Repoze Notes
Tue, 18 Dec 2007
Adding repoze.tm to a Pylons Application
After sprinting with the PyATL folks in Atlanta last week, Chris and I decided to dive into the "share Zope stuff with Python web developers" story a little more. We wanted to show that various bits of Zopeish middleware might be useful in the context of the other WSGI-enabled web frameworks.
I worked through the
How to write a basic blog with Pylons tutorial, using
the sqlite backend for simplicity. Once done,
I looked at the code in the application which did manual / explicit
transaction handline in the controller method for the blog
add form POST:
def blog_add_process(self):
# Create a new Blog object and populate it.
newpost = model.Blog()
newpost.date = datetime.datetime.now()
newpost.content = request.params['content']
newpost.author = request.params['author']
newpost.subject = request.params['subject']
# I didn't set ID because it will get an autoincrement value.
# Attach the object to the session.
model.Session.save(newpost)
# Commit the transaction.
# (This sends the SQL INSERT command due to autoflushing.)
model.Session.commit()
redirect_to("/blog")
Using the transaction Framework in the Application
I decided to knock together a simple "data manager" for this application,
following Chris' Transactions
in WSGI tutorial. The class implements the IDataManager
API, using the ORM session to do the real work:
class DataManager(object):
transaction_manager = None
def __init__(self, post):
self.post = post
def commit(self, transaction):
""" See IDataManager.
"""
model.Session.save(self.post)
def abort(self, transaction):
""" See IDataManager.
"""
model.Session.rollback()
def tpc_begin(self, transaction):
""" See IDataManager.
"""
def tpc_vote(self, transaction):
""" See IDataManager.
"""
def tpc_finish(self, transaction):
""" See IDataManager.
"""
model.Session.commit()
def tpc_abort(self, transaction):
""" See IDataManager.
"""
model.Session.rollback()
def sortKey(self):
""" See IDataManager.
"""
return 'myblog-sql'
I then modified the controller method such that it registers
an instance of the DataManager class with the transaction. Note
the addition of pseudo-validation logic, which triggers an exception
in order to demonstrate the "auto-rollback" feature of
repoze.tm:
import transaction
...
def blog_add_process(self):
# Create a new Blog object and populate it.
newpost = model.Blog()
newpost.date = datetime.datetime.now()
newpost.content = request.params['content']

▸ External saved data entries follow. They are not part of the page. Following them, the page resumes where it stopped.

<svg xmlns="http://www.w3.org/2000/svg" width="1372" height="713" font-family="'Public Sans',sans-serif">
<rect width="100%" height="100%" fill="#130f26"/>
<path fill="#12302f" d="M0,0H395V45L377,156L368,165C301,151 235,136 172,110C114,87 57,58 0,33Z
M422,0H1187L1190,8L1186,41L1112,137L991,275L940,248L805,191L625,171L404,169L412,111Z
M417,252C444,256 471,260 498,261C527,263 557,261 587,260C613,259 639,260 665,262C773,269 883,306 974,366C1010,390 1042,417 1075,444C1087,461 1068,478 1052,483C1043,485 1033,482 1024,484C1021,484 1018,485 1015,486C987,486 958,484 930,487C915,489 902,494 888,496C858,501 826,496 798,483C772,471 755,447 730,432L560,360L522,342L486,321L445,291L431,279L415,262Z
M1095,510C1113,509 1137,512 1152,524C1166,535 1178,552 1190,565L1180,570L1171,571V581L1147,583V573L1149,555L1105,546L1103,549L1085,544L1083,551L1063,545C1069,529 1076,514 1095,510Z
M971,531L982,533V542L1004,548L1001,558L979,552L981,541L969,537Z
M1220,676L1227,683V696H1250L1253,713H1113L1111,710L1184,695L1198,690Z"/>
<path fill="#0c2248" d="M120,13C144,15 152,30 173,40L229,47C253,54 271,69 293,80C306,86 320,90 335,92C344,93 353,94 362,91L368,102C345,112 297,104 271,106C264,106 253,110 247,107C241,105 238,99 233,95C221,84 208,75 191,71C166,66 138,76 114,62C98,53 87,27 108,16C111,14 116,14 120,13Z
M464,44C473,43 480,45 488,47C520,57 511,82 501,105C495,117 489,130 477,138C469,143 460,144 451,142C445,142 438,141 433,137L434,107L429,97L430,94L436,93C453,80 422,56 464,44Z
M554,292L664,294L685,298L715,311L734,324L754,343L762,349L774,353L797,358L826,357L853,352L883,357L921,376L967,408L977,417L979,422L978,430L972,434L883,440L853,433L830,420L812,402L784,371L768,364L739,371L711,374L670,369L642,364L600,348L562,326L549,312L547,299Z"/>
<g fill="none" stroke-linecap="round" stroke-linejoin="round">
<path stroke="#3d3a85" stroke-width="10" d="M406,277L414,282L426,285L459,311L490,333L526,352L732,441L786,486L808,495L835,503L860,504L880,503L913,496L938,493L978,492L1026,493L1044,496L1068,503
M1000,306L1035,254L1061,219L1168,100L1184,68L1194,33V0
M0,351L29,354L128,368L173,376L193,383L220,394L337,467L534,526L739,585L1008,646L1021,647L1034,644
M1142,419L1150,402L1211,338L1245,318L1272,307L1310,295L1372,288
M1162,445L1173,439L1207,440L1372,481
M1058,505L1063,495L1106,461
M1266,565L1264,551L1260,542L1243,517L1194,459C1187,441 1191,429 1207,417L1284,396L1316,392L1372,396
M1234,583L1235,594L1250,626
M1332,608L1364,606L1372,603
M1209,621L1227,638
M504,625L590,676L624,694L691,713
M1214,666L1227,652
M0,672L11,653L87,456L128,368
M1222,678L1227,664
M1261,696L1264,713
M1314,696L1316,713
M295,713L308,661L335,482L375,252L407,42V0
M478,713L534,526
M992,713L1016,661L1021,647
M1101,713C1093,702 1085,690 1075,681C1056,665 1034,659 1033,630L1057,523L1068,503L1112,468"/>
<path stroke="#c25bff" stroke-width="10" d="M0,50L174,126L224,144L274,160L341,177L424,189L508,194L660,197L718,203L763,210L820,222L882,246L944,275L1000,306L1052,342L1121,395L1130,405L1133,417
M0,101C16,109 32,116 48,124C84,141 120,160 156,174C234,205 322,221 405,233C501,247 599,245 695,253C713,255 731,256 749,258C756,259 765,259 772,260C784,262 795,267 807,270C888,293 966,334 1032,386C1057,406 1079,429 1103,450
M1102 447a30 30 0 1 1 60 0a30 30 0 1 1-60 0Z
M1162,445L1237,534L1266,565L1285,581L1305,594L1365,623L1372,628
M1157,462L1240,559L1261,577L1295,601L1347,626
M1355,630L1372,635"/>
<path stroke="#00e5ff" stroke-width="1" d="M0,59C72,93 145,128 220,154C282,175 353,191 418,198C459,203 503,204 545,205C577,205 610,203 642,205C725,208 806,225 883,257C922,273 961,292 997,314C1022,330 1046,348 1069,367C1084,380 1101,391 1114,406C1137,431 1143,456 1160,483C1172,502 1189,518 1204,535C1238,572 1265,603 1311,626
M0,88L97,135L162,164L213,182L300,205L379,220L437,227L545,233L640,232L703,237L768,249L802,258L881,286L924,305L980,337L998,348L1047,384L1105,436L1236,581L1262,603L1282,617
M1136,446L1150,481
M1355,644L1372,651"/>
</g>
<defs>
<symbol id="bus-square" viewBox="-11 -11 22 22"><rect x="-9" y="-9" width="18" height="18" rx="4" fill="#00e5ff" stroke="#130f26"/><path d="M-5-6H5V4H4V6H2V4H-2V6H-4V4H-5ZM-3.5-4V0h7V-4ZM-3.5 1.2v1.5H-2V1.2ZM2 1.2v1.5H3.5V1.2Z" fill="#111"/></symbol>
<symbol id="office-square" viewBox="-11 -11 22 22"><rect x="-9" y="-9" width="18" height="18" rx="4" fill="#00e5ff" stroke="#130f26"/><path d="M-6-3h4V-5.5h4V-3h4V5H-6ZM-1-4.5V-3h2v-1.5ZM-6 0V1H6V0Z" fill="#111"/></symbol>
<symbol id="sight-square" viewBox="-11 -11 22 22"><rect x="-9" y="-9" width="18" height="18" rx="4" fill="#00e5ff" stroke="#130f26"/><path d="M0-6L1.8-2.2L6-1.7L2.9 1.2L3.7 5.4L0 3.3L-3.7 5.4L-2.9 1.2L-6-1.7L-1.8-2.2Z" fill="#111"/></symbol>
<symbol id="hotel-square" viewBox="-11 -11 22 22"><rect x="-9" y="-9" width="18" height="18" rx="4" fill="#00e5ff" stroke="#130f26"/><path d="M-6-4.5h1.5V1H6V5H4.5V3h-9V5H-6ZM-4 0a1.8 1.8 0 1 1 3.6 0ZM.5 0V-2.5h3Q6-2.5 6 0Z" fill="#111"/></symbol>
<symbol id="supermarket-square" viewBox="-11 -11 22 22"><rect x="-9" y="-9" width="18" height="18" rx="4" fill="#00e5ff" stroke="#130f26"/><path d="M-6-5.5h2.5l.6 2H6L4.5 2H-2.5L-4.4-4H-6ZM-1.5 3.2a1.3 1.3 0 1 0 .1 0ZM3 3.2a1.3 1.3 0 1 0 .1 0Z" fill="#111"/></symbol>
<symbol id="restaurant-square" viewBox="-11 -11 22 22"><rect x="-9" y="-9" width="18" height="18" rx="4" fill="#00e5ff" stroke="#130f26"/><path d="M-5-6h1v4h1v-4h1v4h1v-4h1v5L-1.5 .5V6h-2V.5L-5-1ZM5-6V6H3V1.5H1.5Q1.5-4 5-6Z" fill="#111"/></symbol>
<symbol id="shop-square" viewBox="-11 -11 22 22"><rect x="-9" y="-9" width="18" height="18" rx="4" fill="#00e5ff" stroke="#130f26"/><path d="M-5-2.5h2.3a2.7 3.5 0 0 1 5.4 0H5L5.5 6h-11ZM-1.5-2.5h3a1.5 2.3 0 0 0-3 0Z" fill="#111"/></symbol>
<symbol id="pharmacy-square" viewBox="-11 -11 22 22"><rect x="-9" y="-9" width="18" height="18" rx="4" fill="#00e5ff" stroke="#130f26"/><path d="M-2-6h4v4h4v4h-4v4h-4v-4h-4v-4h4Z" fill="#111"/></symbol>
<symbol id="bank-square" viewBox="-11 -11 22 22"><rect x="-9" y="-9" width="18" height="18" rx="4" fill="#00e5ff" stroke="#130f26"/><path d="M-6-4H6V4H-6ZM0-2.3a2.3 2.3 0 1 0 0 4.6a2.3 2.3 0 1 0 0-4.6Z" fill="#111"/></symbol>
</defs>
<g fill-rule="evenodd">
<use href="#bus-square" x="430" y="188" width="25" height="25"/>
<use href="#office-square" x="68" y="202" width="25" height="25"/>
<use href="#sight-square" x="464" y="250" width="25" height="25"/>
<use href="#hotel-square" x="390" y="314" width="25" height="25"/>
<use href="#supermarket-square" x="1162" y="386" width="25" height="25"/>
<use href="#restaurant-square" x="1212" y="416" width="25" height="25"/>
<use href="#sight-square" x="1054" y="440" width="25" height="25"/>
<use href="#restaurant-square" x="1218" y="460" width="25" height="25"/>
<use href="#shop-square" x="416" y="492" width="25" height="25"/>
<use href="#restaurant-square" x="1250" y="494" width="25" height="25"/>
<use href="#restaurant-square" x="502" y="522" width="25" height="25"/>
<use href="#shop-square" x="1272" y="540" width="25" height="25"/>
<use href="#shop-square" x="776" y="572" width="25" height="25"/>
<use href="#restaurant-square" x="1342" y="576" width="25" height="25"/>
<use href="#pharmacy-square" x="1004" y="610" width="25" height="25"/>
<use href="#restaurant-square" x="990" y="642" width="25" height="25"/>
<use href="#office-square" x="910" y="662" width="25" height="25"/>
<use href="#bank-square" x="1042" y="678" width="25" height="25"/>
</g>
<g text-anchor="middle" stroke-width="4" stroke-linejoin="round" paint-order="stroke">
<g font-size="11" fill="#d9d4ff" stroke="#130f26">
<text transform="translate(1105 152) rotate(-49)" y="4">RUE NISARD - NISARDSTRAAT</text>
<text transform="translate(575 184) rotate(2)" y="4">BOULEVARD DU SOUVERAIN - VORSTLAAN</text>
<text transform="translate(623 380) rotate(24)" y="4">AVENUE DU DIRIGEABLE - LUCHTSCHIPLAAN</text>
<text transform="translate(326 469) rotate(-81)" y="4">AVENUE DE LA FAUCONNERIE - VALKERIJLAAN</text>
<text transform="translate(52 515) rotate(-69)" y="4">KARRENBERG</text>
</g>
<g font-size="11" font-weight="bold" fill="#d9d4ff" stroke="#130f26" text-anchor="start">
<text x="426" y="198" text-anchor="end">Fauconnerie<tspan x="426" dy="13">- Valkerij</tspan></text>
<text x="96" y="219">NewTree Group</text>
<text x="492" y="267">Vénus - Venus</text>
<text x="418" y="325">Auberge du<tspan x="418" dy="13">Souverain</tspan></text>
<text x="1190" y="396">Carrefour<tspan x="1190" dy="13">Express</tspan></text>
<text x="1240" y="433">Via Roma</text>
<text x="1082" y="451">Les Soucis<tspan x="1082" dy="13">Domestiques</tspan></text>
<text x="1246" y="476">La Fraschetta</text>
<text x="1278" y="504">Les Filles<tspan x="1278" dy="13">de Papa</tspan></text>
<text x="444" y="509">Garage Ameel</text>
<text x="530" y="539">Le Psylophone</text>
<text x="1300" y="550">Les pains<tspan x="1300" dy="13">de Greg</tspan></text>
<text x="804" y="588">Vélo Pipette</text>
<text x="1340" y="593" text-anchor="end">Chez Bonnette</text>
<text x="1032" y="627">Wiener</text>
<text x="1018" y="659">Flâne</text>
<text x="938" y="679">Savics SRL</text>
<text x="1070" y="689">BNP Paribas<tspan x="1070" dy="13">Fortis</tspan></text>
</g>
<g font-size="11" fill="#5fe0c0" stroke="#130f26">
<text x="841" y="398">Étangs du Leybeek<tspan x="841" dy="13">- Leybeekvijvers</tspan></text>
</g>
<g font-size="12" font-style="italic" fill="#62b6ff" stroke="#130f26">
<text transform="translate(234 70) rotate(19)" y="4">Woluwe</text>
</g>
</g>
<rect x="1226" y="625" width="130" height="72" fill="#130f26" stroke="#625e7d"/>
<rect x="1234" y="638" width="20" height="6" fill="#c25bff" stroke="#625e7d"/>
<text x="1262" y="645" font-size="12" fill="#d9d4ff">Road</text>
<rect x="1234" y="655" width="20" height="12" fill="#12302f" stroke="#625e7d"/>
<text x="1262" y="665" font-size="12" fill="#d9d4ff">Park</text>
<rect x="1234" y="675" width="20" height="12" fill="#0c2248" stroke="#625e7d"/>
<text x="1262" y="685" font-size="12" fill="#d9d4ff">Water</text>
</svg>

newpost.author = request.params['author']
newpost.subject = request.params['subject']
# Register with the global two-phase transaction manager
dm = DataManager(newpost)
transaction.get().join(dm)
# Trigger an error on "invalid" data, to trigger the abort.
if newpost.subject.startswith('Abort'):
raise ValueError('Invalid data')
redirect_to("/blog")
Configuring the Application
First, I needed to install repoze.tm and its
dependencies:
$ ../bin/easy_install -i http://dist.repoze.org/simple repoze.tm
Then, I needed to wire the repoze.tm middleware into
the PasteDeploy configuration. In order to add
middleware, I renamed the [app:main] section::
[app:myblog] use = egg:MyBlog # Let pipeline handle errors full_stack = false cache_dir = %(here)s/data beaker.session.key = myblog beaker.session.secret = somesecret sqlalchemy.url = sqlite:///%(here)s/db.sqlite sqlalchemy.convert_unicode = true
Note that I turned off the full_stack option, because
I want errors to propagate out to the middleware, so that it can
abort the transaction.
I then defined a [pipeline:main] section, adding both
the transaction middleware and some error handling::
[pipeline:main]
pipeline =
egg:Paste#cgitb
egg:Paste#httpexceptions
egg:repoze.tm#tm
myblog
At this point, the application works as desired:
- "Normal" posts get added to the table
- "Invalid" posts (those whose subject starts with "Abort"), are blocked.